John Bogle, the founder of investment adviser Vanguard, warned against what he described as the “bias toward optimism” – a tendency to view corporate transactions through rose-colored glasses and a disproportionate reliance on numbers.
Bogle’s guidance, outlined in his 2009 book “Enough. True Measures of Money, Business and Life,” is worth considering as corporate transactions continue at a record pace in mid-2019. The recent merger and acquisition (M&A) activity tracks the predictions in Deloitte’s 2019 M&A Trends Report. Still, about 40 percent of organizations surveyed in the Deloitte Trends Report did not generate the expected return on investment. As lawyers, we ask, “Why?” And then further, “What can we do about it?”
Buyers with an optimistic focus on the numbers have a tendency to overlook employment issues that may impact value and transition. Forward-thinking companies minimize M&A risks, in part, by adopting thorough employment-related due diligence review.

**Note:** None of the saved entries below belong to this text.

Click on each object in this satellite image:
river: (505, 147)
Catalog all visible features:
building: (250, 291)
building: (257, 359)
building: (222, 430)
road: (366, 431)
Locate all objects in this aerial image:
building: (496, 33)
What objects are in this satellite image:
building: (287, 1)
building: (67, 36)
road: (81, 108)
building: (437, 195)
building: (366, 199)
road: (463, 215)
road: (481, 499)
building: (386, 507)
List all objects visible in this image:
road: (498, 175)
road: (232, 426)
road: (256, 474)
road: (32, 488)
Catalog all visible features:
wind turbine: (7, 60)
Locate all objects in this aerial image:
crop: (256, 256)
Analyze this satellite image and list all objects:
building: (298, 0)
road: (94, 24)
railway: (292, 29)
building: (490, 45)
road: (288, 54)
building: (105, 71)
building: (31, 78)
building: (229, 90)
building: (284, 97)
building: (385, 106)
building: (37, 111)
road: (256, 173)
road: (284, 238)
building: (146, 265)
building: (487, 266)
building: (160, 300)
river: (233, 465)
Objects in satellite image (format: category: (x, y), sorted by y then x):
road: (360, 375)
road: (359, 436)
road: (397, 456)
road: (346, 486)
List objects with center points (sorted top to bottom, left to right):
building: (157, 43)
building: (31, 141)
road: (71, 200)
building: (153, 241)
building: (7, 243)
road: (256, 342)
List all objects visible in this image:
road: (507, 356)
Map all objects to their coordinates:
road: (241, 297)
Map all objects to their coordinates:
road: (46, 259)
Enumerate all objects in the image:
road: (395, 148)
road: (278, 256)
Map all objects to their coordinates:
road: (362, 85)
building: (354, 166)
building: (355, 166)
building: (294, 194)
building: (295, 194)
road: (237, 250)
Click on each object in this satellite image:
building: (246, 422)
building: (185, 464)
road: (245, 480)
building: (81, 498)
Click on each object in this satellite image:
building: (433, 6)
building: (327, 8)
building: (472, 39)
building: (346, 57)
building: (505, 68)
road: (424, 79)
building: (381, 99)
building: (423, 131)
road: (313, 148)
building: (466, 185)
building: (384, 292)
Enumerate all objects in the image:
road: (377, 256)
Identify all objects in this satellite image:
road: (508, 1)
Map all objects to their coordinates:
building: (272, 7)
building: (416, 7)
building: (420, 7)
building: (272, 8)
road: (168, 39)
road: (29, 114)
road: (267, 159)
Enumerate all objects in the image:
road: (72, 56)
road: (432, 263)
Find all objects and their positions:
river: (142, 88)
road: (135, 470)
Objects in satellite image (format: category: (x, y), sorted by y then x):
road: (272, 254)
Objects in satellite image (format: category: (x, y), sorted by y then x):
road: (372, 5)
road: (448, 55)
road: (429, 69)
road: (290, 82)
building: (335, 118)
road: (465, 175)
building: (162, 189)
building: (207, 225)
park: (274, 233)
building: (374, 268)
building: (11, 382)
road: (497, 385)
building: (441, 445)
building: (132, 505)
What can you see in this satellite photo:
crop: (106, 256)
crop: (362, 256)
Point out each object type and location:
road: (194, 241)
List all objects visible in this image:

M&A deal-makers are wise to take at least these steps:
- Ask good questions and thoroughly gather information beforehand
- Use experienced counsel to review and analyze that information
- Prepare for the transition, regardless of its form – from merger to shutdown
Corporate lawyers’ standard due diligence checklists usually demand a full accounting of a business. On the employment side, due diligence demands typically include the following:
- Lists of executives, employees, managers, and terminated employees
- Agreements related to compensation, duties, non-competes, intellectual property, and unionization
- Benefits summaries
- Charts of litigation history, including employment
- Employment claims – internal and external
- Internal investigation reports and summaries
Of course, the purpose of this information is to properly assess risks and guard against them. Employment lawyers can help identify internal trends in unionization, EEOC charges, disability initiatives, or pay equity complaints. They will also analyze the data in light of changing laws and cultural shifts, with a recognition of social justice movements like #MeToo, #Pride, and #BlackLivesMatter.
From the outset of deal negotiations, the buyer and seller must be on the same page about preparation for the post-deal transition. A consistent strategy on expectations and communicating those expectations to employees and other stakeholders can help reduce risks – legal and business – that often accompany corporate transactions.
Although never guaranteed, success is more likely if companies ask experienced employment counsel to review the due diligence materials and evaluate a target company, with an eye toward recognizing cultural and reputational risks. It improves the chances of merging cultures as well as companies.